Sì forse con un occhio nero e una camera del cuore sventrata

«Ma si sarebbe salvato. La sua solitudine, la sua malinconia, Mr. Jay le aveva masticate, inghiottite, se ne era nutrito per compensare paure e soffocare dolori. Ma non è un debole. A voler guardare, sembra avere la durezza di uno di quegli ulivi che ci sono dalle mie parti in Provenza».

Ti ringrazio Vanille

«Ecco! Mr. Jay è uno galante e mi ringrazierebbe. Brown lo ha fatto ritirare come un qualsiasi vecchio pensionato: “Per evitargli una sconfitta”, dice lui. Ma quale sconfitta? Gli ha gettato in faccia la spugna, lo ha dichiarato vinto, ancor prima di averlo messo sul ring. Cancellato senza remore».

Credeva di aver beccato il significato, il senso dell’idea folle di Brown. Credeva di aver capito che la provocazione e che lui si aspettasse di essere implorato. Brown come un qualsiasi uccelletto nero le avrebbe chiesto scusa, le avrebbe spiegato che alla fine non aveva scoperto nulla di nuovo negli altri e sarebbe ritornato indietro.
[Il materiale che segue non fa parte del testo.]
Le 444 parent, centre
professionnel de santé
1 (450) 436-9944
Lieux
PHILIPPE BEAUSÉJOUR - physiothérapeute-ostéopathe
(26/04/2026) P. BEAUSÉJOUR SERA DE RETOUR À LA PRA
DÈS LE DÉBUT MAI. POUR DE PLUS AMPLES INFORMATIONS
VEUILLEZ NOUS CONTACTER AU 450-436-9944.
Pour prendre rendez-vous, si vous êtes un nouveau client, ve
“Almeno lo avesse chiesto! Gli avrei detto che Mr. Jay è come il vocabolo perfetto che si ha paura di pronunciare. E lui ha avuto paura di articolarlo. Non è facile gestire un personaggio così complesso. Molto meglio scivolare su un mezzatinta impomatato che tanto risolve tutto, con un colpo di fortuna. Una dozzinale copia dell’uomo medio». 

Non ti facevo così simpatica

«‘Mezzatinta impomatato’ e da dove mi è uscito? A volte mi sono simpatica da sola».

Parlava e rideva Vanille. Le sue risate cristalline avevano una risonanza. Una ripetizione, un passo sonoro, nell’arco del bow window.

«Tutto ciò farebbe ridere persino Mr. Jay! Cunanan è una vera palla di uomo. Un uovo bollito senza risorse emozionali. L’opera ha perso d’intensità, ha perso il graffio narrativo di Mr. Jay. Archibald Brown: hai buttato via una storia sensazionale per la fretta di scrivere».

Che tristezza

«Sì davvero triste».

Vanille ti prego, ascolta, guarda oltre l’inimmaginabile, oltre questo fumo che si fa ragnatela intorno a te

Vanille scosse la testa. Quella voce era concreta come un disegno melodico. Aveva corposità e spazio, come quelle sottili linee di fumo in risalita.

Il mio dramma non è solo quello che vedi tu

Vanille spense la luce e uscì dallo studio, portandosi dentro quelle voci e la sua stanchezza.

Mr. Jay si slacciò la camicia bianca, candida come una pagina ancora da scrivere. Ripiegò la giacca del gessato e vi appoggiò la testa sdraiandosi sulla panchina sotto il bow window. Non aveva più sudore nella fronte. Cercò di non dimenticare il suo nome.